REPUBLIKA.CO.ID, ANKARA -- Direktur Pusat Pemikir Islam dan Urusan Global (CIGA) Sami Al-Arian, menilai Palestina dan Kashmir memiliki akar persoalan yang sama. Dia mengatakan keduanya lahir dari imperialisme Inggris.
"Perselisihan Kashmir dan masalah Palestina sangat mirip sehingga kedua negara telah dijanjikan hak untuk menentukan nasib sendiri, yang belum terpenuhi," kata Al-Arian dalam sebuah konferensi yang diselenggarakan oleh CIGA, kelompok advokasi internasional seperti dilansir Anadolu Agency, Kamis (21/5).
Al-Arian menambahkan, India dan Israel juga semakin bekerja sama untuk mengoordinasikan taktik pendudukan mereka. "Para perdana menteri dari kedua negara memusuhi kepercayaan masyarakat adat, terutama Islam," kata Al-Arian yang juga seorang Profesor Urusan Publik di Universitas Istanbul Sabahattin Zaim.
Presiden Jammu dan Kashmir yang dikelola Pakistan, Sardar Masood Khan, menilai India menggunakan Covid-19 untuk membersihkan etnis Kashmir dan mereka dianiaya karena mereka adalah Muslim. Menurutnya, Israel juga telah melakukan hal yang sama kepada Palestina sebagaimana yang dilakukan Nazi pada 1930-an.
"Dan India telah mengambil sesuatu dari buku pedoman Israel. Ia mengadopsi apa yang disebut undang-undang Nuremberg di Kashmir yang diduduki India yang bertujuan memaksa orang untuk bermigrasi," katanya.

Entri data tersimpan:
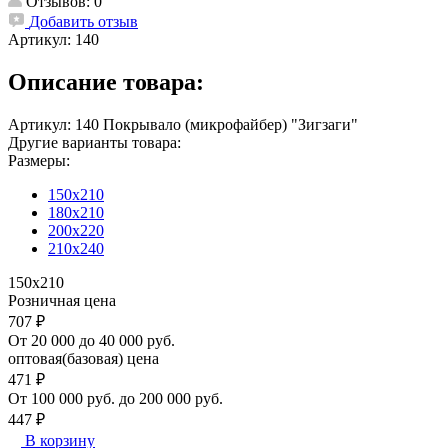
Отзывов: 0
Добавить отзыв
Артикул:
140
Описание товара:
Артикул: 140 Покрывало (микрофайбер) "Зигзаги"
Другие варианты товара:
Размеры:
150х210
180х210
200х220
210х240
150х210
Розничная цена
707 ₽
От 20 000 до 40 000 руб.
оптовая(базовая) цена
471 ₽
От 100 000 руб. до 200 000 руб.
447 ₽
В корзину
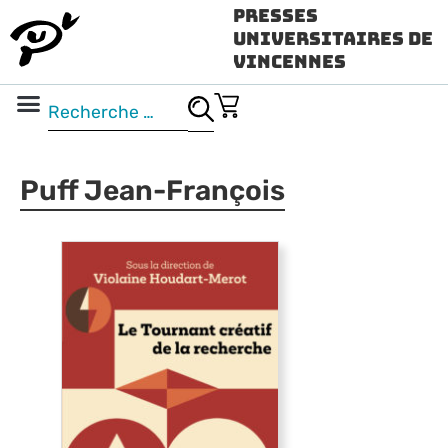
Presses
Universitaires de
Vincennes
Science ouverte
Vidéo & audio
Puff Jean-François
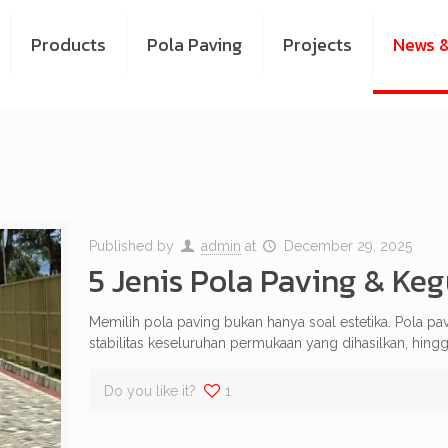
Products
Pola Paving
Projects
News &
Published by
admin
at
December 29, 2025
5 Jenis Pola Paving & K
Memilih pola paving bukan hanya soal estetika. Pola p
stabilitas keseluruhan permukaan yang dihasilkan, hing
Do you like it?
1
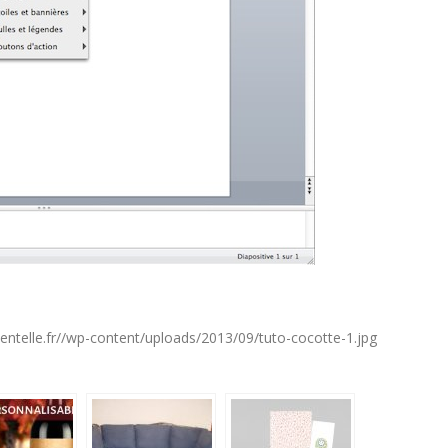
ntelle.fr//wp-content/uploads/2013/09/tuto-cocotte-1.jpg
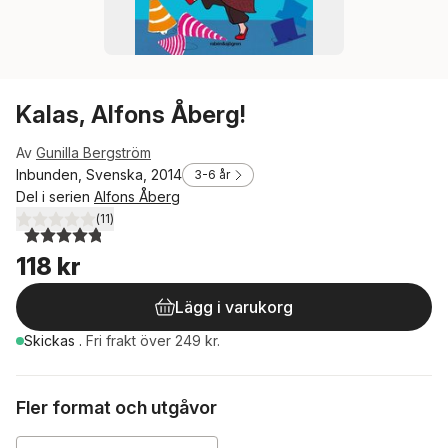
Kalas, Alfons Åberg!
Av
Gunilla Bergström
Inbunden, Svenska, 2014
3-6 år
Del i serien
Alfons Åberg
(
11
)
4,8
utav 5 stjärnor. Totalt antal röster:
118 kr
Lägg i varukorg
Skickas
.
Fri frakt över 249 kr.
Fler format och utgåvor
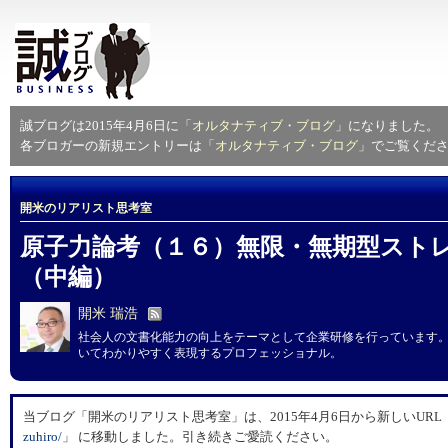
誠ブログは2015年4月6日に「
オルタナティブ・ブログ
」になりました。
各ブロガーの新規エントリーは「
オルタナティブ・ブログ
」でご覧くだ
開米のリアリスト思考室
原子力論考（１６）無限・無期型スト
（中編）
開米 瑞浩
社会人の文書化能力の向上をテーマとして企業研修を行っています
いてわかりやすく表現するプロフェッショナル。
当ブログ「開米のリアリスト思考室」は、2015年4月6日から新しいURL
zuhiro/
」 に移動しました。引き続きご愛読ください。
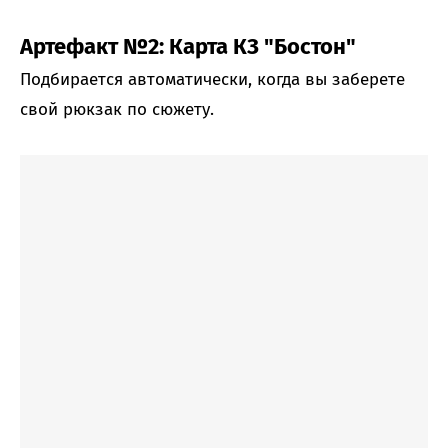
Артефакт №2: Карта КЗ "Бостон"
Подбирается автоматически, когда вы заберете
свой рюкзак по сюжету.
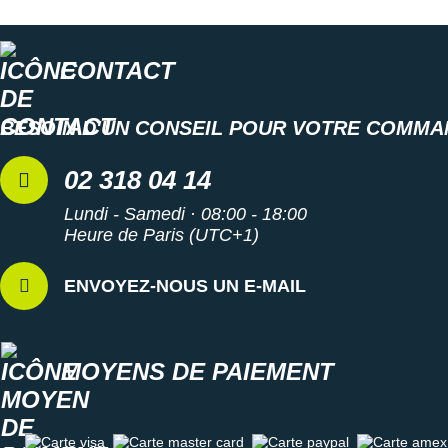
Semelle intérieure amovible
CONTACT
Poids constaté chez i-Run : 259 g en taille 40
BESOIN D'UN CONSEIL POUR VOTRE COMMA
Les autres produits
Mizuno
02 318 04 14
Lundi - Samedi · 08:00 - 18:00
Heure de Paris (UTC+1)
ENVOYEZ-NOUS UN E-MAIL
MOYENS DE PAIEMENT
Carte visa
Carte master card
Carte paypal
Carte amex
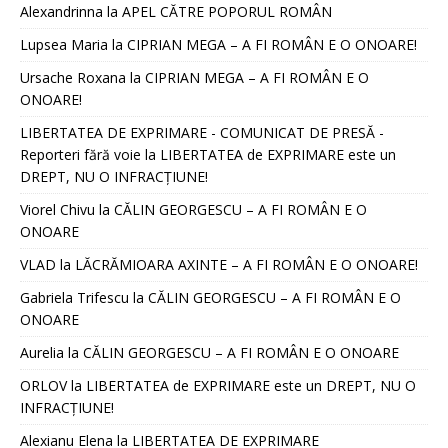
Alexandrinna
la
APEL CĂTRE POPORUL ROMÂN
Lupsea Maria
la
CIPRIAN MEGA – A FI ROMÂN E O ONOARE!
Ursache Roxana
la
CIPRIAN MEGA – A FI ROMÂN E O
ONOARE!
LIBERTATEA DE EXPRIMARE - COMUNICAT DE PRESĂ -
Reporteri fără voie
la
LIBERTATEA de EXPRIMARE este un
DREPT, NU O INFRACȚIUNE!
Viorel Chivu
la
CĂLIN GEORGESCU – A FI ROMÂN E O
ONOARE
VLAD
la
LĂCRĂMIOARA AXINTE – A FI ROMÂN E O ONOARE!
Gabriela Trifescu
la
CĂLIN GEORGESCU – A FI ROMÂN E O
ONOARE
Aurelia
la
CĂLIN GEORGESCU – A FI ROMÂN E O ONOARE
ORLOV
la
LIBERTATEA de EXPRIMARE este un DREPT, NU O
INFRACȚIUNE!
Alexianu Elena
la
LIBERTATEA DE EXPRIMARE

...

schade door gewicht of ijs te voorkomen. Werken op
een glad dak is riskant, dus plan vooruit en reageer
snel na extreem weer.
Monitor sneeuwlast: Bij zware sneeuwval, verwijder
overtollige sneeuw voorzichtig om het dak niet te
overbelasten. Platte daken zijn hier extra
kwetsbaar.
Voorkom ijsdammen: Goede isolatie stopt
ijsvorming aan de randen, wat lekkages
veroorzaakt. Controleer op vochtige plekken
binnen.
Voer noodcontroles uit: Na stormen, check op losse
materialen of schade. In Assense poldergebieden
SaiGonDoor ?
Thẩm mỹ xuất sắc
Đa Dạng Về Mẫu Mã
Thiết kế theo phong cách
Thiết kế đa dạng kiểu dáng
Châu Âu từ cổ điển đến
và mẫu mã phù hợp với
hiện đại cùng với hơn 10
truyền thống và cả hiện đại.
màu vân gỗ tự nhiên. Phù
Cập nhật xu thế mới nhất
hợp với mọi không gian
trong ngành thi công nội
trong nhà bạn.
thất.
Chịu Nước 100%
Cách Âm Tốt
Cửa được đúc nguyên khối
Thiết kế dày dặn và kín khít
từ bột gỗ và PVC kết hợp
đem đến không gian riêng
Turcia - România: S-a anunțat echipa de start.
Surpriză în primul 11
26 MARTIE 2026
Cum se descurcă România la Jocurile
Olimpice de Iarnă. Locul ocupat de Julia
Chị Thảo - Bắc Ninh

Tugas Kerja 1:
Menurut artikel tentang Palestina dan Kashmir, apa jabatan Sami Al-Arian di Universitas Istanbul Sabahattin Zaim?
Tugas Kerja 2:
Tolong lanjutkan artikel tentang Palestina dan Kashmir mulai dari kalimat terakhirnya.
Item-item ini tidak diperlukan untuk mengerjakan tugas.

Kotak Jawaban 1:
Profesor Urusan Publik.

Kotak Jawaban 2:
Meski begitu Khan juga menyadari ada tanda-tanda kebangkitan di dunia Muslim setelah melihat beberapa negara seperti Turki, Malaysia, dan negara-negara lain. "Jadi meski ada konflik di dunia Muslim, ada peluang untuk membangun koalisi," ujarnya.
Khan juga memperingatkan bahwa situasi di Kashmir dapat menyebabkan perang antara Pakistan dan India. "Mungkin ada peningkatan perlawanan bersenjata di Kashmir (dalam melawan India)," tambahnya.
Kashmir, wilayah Himalaya yang mayoritas penduduknya Muslim, dipegang oleh India dan Pakistan sebagian dan diklaim oleh keduanya secara penuh. Sepotong kecil Kashmir juga dipegang oleh China. Sejak mereka dipartisi pada 1947, kedua negara telah berperang tiga kali yakni pada 1948, 1965, dan 1971. Dua darinya di Kashmir.
Beberapa kelompok Kashmir di Jammu dan Kashmir telah berperang melawan pemerintahan India untuk kemerdekaan atau untuk penyatuan dengan negara tetangga Pakistan. Menurut beberapa organisasi hak asasi manusia, ribuan orang dilaporkan tewas dalam konflik di wilayah tersebut sejak 1989.